Even if this range is not adopted and a flat increase of 50 per cent is adopted for each of 373 luxury items, the effective rate goes up by another 24.3 percentage points and the extra revenue yields will be in the range of Rs2 to Rs3 billion per year. The study on regulatory duty indicates that each percentage point increase in the effective rate lowered luxury imports in dollar terms by 0.8 per cent during the 2007-09 period.
Thus, due to high import price elasticity of luxury goods, the flood surcharge will further reduce the import of luxury goods and thereby not generate expected revenues.
Allowing for the fact that this impact on contraction of luxury imports calculated through the regulatory duty study might be overestimated (as it was calculated in times of fast depreciating exchange rate), the potential for flood surcharge to generate extra revenues in times of stable exchange rate may not go beyond Rs5 billion per year.
So what are the policy trade-offs for the government? The first is to fine tune the list of luxury items picked at the time of imposing regulatory duty. For levying a flood surcharge, the government should pick items whose import demand is price inelastic or whose price elasticity is relatively low.
Although it may yield higher revenues, the risk is that some of these items, although classified as luxury items, are inputs into domestically produced luxury items and therefore domestic production and exports may suffer.
In essence, a 50 per cent flood surcharge on luxury imports is a system of a dual exchange rate, one rate for exports and non-luxury imports and another for luxury imports. With yearly luxury imports between Rs40 and Rs50 billion, certain motor vehicles excluded, there is not much potential for revenue generation.
Moreover, the incentives for incorrect declarations are high and the shifting of imports of the same type of items from a high cost to a low cost producer is probable. The adoption of an alternative option poses different kind of costs to the economy.

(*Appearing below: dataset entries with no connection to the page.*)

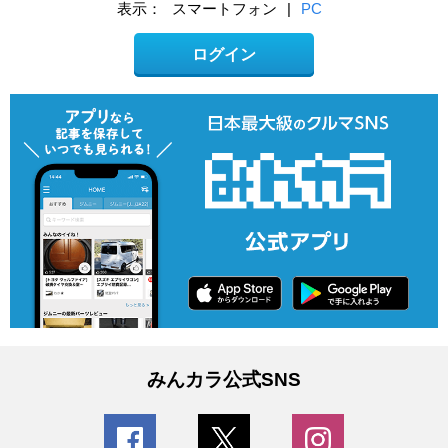
表示：
スマートフォン
|
PC
ログイン
みんカラ公式SNS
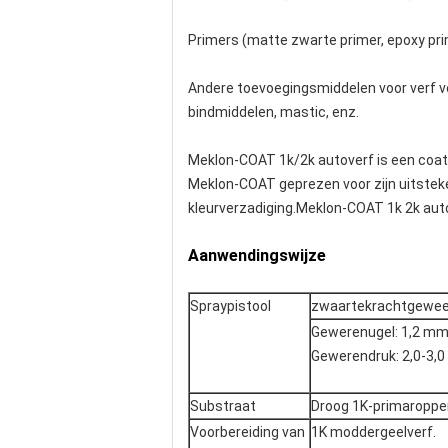
Primers (matte zwarte primer, epoxy prim
Andere toevoegingsmiddelen voor verf vo
bindmiddelen, mastic, enz.
Meklon-COAT 1k/2k autoverf is een coati
Meklon-COAT geprezen voor zijn uitsteken
kleurverzadiging.Meklon-COAT 1k 2k auto
Aanwendingswijze
Spraypistool
zwaartekrachtgewee
Gewerenugel: 1,2 mm
Gewerendruk: 2,0-3,
Substraat
Droog 1K-primaropper
Voorbereiding van
1K moddergeelverf.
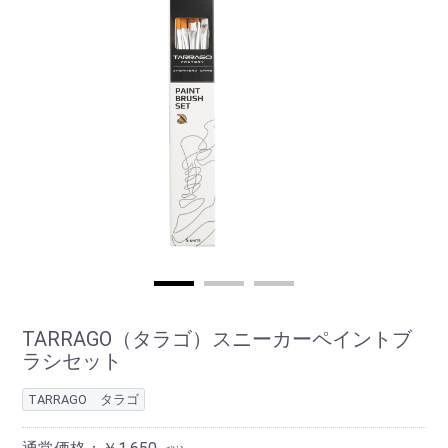
TARRAGO（タラゴ）スニーカーペイントブ
ラシセット
TARRAGO タラゴ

A two per cent flood surcharge on all imports will depreciate the currency by between half a rupee to a rupee in the short-run as exporters would like to be compensated for higher cost inputs into their exports along with economy-wide inflation and budgetary woes.
One may experiment with a dual exchange rate explicitly as it was done in 1998-99, a lower one for raw materials plus energy imports and other for capital, final consumer and luxury goods.
However, restoring the old exchange rate is difficult once the regime of dual exchange rate is disbanded and a value mid-way between the two exchange rates has to be adopted.
The writer is a freelance economic consultant and a former Director of the Pakistan Institute of Trade and Development
Published in The Express Tribune, October 4th, 2010.